- THE TASK -
Your result should be every line of the records below that contains the word "plans".

- DATASET -
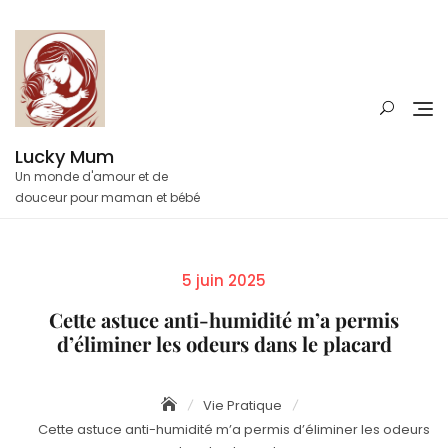
Skip
to
content
Lucky Mum
Un monde d'amour et de
douceur pour maman et bébé
Posted
5 juin 2025
on
Cette astuce anti-humidité m’a permis
d’éliminer les odeurs dans le placard
Vie Pratique
Cette astuce anti-humidité m’a permis d’éliminer les odeurs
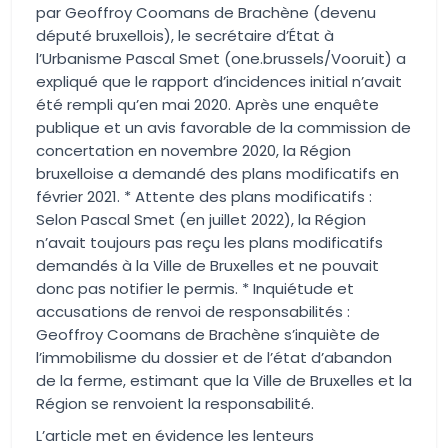
par Geoffroy Coomans de Brachène (devenu
député bruxellois), le secrétaire d’État à
l’Urbanisme Pascal Smet (one.brussels/Vooruit) a
expliqué que le rapport d’incidences initial n’avait
été rempli qu’en mai 2020. Après une enquête
publique et un avis favorable de la commission de
concertation en novembre 2020, la Région
bruxelloise a demandé des plans modificatifs en
février 2021. * Attente des plans modificatifs :
Selon Pascal Smet (en juillet 2022), la Région
n’avait toujours pas reçu les plans modificatifs
demandés à la Ville de Bruxelles et ne pouvait
donc pas notifier le permis. * Inquiétude et
accusations de renvoi de responsabilités :
Geoffroy Coomans de Brachène s’inquiète de
l’immobilisme du dossier et de l’état d’abandon
de la ferme, estimant que la Ville de Bruxelles et la
Région se renvoient la responsabilité.
L’article met en évidence les lenteurs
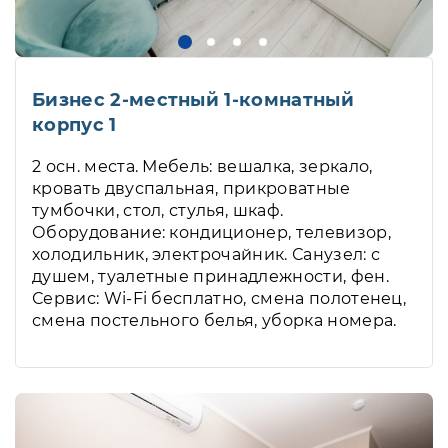
Бизнес 2-местный 1-комнатный
корпус 1
2 осн. места. Мебель: вешалка, зеркало,
кровать двуспальная, прикроватные
тумбочки, стол, стулья, шкаф.
Оборудование: кондиционер, телевизор,
холодильник, электрочайник. Санузел: с
душем, туалетные принадлежности, фен.
Сервис: Wi-Fi бесплатно, смена полотенец,
смена постельного белья, уборка номера.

- SOLUTION TO THIS EXERCISE -
bruxelloise a demandé des plans modificatifs en
février 2021. * Attente des plans modificatifs :
n’avait toujours pas reçu les plans modificatifs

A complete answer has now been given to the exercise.